#### What to do
a. Answer these three questions about the acquisition thread.
(i) How many prongs does the person asking say the question has?
(ii) For a talent acquisition, roughly how long does the reply guess the buyer would want you to stay?
(iii) For a technology acquisition, what three things does the reply say the buyer likely wants?
b. Reproduce the acquisition thread word for word between "This is really" and "transition (say, months?).", inclusive.
c. Write the next part of the acquisition thread, picking up after its last sentence.

#### Passage to read

· · · · · · ·

Ask HN: How long do founders need to stay at companies after acquisition? - Allen102

This is really a two pronged question.<p>1) How long are people typically required to stay at a company that has acquired them?<p>and<p>2) How long do people usually end up staying?
======
byoung2
I suppose this varies, depending on the companies involved, the size of the
acquisition, and the reasons for doing the deal. If it is a talent
acquisition, I would imagine the goal would be for you to stick around as long
as possible (say, years?). If it is a technology acquisition, they likely only
want your tech, code, or patents, and wouldn't mind if you just stuck around
for the transition (say, months?).

· · · · · · ·

[Stored entries]
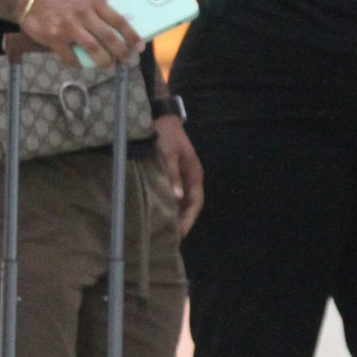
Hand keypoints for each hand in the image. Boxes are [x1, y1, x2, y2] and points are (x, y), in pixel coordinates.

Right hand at [18, 0, 140, 68]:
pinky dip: (79, 64)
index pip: (119, 20)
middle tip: (126, 61)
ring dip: (104, 62)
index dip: (132, 35)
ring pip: (93, 50)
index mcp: (94, 2)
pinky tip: (82, 64)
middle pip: (109, 38)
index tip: (139, 47)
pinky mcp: (54, 38)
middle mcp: (83, 13)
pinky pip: (71, 58)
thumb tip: (123, 18)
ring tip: (108, 66)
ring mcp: (68, 26)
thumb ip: (101, 5)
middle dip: (122, 53)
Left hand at [155, 114, 203, 235]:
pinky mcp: (173, 175)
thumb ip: (172, 175)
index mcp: (195, 174)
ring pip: (182, 201)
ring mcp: (182, 177)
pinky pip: (174, 194)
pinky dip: (169, 205)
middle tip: (171, 239)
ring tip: (165, 231)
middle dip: (183, 221)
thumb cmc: (166, 135)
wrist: (161, 118)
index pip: (196, 202)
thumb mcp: (168, 154)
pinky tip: (160, 213)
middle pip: (190, 205)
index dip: (189, 219)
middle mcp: (191, 178)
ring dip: (176, 215)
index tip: (181, 233)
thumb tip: (177, 198)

· · · · · · ·

#### Answers
a.
(i) Two.
(ii) Years.
(iii) Tech, code, or patents.

b.
This is really a two pronged question.<p>1) How long are people typically required to stay at a company that has acquired them?<p>and<p>2) How long do people usually end up staying?
======
byoung2
I suppose this varies, depending on the companies involved, the size of the
acquisition, and the reasons for doing the deal. If it is a talent
acquisition, I would imagine the goal would be for you to stick around as long
as possible (say, years?). If it is a technology acquisition, they likely only
want your tech, code, or patents, and wouldn't mind if you just stuck around
for the transition (say, months?).

c.
When I worked at Internet Brands (née carsdirect.com), we would see maybe 20
acquisitions per year. These would be income-generating websites acquired for
an average of $1 million each. Generally, IB only wanted the site, the
community, and the impressions. They would usually keep the founder, a lead
dev, and a webmaster from the original company around for 6 months to a year
while the site was transferred in-house. We would rewrite the code in PHP
whenever possible, move the site onto our standard LAMP stack, hosted on our
servers, and migrate any blog to WordPress, static sites to MovableType, and
forums to vBulletin. Then the founder would stay on as the public face of the
site with up to a 3 year earnout based on maintaining similar or increasing
levels of traffic and revenue. After that, they usually disappear as soon as
the last earnout check clears.